I feel like Rust finally broke the idea that programmers should be in complete control and completely conscious of everything the compiler is doing. It hasn't been that way in decades, compilers are freaking magic. But Rust undid a lot of that with borrowing. People became comfortable with the compiler knowing better than them. I just wish we could relax further: We should never be explicitly iterating forward over a collection unless we need this behavior for the algorithm. Things should be implicitly parallel. Etc. Give me rusty bash.
That seems entirely opposite to my Rust experience.
Rust is quite transparent in what it does, and is very conservative with compiler magic. The language doesn’t do heap allocations, doesn’t do reference counting, it doesn’t even have implicit numeric type conversion. It won’t implicitly copy types that did not ask to be implicitly copyable, and even that is only legal for types that can be copied with a simple shallow memcpy.
Rust uses zero-cost abstractions all over the place, which means it’s predictable what code they will compile to, and that will be typically something simple. Std types have well-known basic layout, so you know that e.g. iteration over a Vec is going to be a loop incrementing a pointer, and there’s no implicit parallelism.
Describing borrowing as “compiler knowing better than the programmer” is a weird way of looking at it.
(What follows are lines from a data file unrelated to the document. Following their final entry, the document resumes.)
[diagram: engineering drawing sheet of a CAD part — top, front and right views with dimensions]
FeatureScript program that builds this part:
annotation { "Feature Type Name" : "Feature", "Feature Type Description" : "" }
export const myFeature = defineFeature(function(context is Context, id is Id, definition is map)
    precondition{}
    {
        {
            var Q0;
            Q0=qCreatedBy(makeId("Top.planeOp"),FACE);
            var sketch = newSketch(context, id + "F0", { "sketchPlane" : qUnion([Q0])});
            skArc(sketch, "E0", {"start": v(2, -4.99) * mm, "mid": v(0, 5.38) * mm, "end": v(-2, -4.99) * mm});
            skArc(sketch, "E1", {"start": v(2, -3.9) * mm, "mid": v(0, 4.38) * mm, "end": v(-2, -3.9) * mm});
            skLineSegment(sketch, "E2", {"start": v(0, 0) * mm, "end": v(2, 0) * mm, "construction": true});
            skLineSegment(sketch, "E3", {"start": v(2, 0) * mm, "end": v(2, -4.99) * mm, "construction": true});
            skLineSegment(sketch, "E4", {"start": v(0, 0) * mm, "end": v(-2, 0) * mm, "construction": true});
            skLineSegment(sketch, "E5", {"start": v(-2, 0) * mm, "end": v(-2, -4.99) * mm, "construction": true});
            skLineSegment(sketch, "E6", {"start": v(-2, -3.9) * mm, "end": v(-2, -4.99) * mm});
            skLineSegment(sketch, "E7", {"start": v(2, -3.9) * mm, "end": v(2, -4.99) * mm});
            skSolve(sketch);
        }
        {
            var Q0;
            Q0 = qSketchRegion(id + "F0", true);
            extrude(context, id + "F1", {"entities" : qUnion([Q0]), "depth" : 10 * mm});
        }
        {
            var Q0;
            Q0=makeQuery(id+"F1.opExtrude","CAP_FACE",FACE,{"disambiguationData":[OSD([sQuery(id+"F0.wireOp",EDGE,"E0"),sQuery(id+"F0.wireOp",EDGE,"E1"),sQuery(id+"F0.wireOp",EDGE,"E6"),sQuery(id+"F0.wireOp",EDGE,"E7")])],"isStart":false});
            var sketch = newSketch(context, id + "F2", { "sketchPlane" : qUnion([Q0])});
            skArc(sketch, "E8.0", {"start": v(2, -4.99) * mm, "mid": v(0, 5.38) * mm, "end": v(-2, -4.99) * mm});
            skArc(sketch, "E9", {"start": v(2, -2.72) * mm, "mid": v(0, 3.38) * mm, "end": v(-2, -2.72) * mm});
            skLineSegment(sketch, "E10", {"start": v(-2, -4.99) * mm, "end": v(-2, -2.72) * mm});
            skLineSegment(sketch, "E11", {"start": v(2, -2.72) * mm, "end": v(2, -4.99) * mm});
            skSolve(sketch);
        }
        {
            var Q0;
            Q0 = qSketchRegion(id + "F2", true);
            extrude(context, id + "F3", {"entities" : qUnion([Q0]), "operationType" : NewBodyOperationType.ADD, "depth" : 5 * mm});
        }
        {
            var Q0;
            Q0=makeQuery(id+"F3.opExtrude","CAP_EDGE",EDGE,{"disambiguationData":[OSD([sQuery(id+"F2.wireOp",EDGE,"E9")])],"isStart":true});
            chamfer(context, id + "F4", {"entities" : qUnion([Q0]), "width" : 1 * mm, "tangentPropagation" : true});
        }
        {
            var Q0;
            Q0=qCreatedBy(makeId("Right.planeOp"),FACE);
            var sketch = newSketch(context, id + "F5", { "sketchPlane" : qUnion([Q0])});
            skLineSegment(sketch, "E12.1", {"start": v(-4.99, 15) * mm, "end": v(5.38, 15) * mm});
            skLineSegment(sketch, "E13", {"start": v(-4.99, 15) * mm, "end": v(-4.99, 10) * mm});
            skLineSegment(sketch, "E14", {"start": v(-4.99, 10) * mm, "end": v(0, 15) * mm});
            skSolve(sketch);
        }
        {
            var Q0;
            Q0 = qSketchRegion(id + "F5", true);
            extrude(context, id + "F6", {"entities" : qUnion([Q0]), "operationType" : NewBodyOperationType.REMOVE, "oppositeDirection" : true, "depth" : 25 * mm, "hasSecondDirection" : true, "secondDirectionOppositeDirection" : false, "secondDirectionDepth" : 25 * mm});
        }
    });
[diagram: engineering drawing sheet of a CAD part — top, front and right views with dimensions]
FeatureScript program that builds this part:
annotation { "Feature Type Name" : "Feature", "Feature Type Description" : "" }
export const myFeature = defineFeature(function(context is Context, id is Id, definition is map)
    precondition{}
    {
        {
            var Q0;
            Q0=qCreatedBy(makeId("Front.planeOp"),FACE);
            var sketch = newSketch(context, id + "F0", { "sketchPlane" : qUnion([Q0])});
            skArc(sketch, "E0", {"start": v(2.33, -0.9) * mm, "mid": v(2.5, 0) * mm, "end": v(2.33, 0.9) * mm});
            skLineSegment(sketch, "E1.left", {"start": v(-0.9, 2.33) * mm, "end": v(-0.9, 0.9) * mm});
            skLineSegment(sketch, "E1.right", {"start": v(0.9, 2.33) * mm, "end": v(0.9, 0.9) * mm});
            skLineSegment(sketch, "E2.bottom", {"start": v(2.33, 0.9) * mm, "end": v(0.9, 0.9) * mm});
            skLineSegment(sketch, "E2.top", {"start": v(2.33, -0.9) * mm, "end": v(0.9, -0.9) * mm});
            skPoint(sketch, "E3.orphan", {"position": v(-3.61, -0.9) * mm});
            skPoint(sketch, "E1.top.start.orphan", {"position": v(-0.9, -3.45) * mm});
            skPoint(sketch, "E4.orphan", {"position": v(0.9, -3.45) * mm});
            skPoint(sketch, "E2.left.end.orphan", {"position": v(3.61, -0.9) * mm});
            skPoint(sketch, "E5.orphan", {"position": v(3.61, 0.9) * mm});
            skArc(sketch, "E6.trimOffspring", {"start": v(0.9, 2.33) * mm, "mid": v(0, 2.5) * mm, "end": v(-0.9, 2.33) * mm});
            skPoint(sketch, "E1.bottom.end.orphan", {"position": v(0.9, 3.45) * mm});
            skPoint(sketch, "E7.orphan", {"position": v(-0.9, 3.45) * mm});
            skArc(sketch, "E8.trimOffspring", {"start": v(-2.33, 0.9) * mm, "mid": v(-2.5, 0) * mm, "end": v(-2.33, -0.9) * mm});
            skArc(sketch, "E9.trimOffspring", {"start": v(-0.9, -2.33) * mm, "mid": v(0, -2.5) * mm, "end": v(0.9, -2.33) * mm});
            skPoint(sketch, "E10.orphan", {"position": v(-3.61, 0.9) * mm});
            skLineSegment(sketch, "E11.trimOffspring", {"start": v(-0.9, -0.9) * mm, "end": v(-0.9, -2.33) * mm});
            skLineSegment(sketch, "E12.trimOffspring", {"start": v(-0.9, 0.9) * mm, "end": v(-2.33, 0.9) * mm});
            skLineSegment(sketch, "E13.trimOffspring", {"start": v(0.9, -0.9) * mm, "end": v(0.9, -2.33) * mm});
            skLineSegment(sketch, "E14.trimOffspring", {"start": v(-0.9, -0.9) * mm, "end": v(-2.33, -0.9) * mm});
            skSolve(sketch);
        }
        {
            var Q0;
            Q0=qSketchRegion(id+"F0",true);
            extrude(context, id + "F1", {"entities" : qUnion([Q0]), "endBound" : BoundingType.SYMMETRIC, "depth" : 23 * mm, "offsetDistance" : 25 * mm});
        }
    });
Borrowing is like type checking. You declare a type to be temporary, and try to use it as long-lived, you get an error. It’s the same as if you declare function to return struct Foo, but returned struct Bar instead. Yes, compiler “knows better than you”, because you just wrote a bug.
Borrowing still compiles to direct pointer usage without a GC (it’s literally guaranteed to be identical to a C pointer in C ABI structs and functions), and you can override lifetimes with unsafe if you think know better than the compiler.
> We should never be explicitly iterating forward over a collection unless we need this behavior for the algorithm. Things should be implicitly parallel
There is already a crate providing parallel iterators. You just rename the iter() call and that's it. I don't agree it should be implicit though.
I think "not in control of what the compiler is doing" is overstating things a little bit. In some ways, Rust gives the programmer more control than C does. For example, Rust has standardized support for inline assembly, but inline assembly in C relies on vendor-specific extensions.
But to your point, the convenient defaults are very different. Unsafe typecasts require a lot of ceremony and careful thought in Rust, and they have to follow more rules than in C. In particular, references are all effectively "restrict" in Rust, and it's really easy to screw that up when you do unsafe cast from raw pointers to safe references, which is a big incentive not to write code like that if you have a choice.
I should've said "stabilized" instead of "standardized" to avoid stepping on this conversational landmine. But an important practical difference is that Rust supports inline assembly on Windows. (Correct me if I'm wrong, but I think MSVC mostly does not support inline asm.)
As someone who does a lot of unsafe rust, including tagged pointer foo, I strongly disagree.
If anything I want more explicit control, alleviated with an even more expressive type system. Ideally rusts type system would just be a prolog variant imho.
You're skipping the most needed improvement of all: fixing the issue where scripts with unquoted variables will seem to work until they contain a space. Almost every single bash script of more than a dozen lines I've seen outside of large open-source projects fails if a user puts a space in a file path, because the programmer didn't understand the insanity of variable quoting rules! I don't know of any programming language with a more common major footgun.
We use a Kotlin scripting variant for our own shell scripting needs at Hydraulic, it's pretty nice because we've joined it with a lot of internal APIs that make working with the filing system and network easy. It fits all those requirements and more (you can declare flags easily at the top level, it has built in progress tracking for slow operations etc).
The Kotlin type system is comparable to Rust without the borrow checker. It has non-null types, generics, etc.
It's not really a "product" per se but there's an old version for download and some lightweight docs here:
We've never worked out what to do with it. Ideas and feedback welcome. It's pretty nice to use, albeit you need to use IntelliJ to edit scripts if you want IDE features.
Now you have me curious - where do you see the need for floats in shell? You are more creative than myself, because I am struggling to come up with a situation where I would lean on this. A "path" type would be by far more useful to my work.
I have a script which uses wmctrl to tile windows when I press a shortcut key (for when I'm using an editor and want the editor window to take up most of the screen).
I guess I could avoid floats using multiplication, but I would rather keep the code as simple as possible.
It has unpredictable performance because of lazy evaluation. Other high-level functional programming languages like OCaml, Standard ML, and Scheme can be compiled and achieve fairly high performance.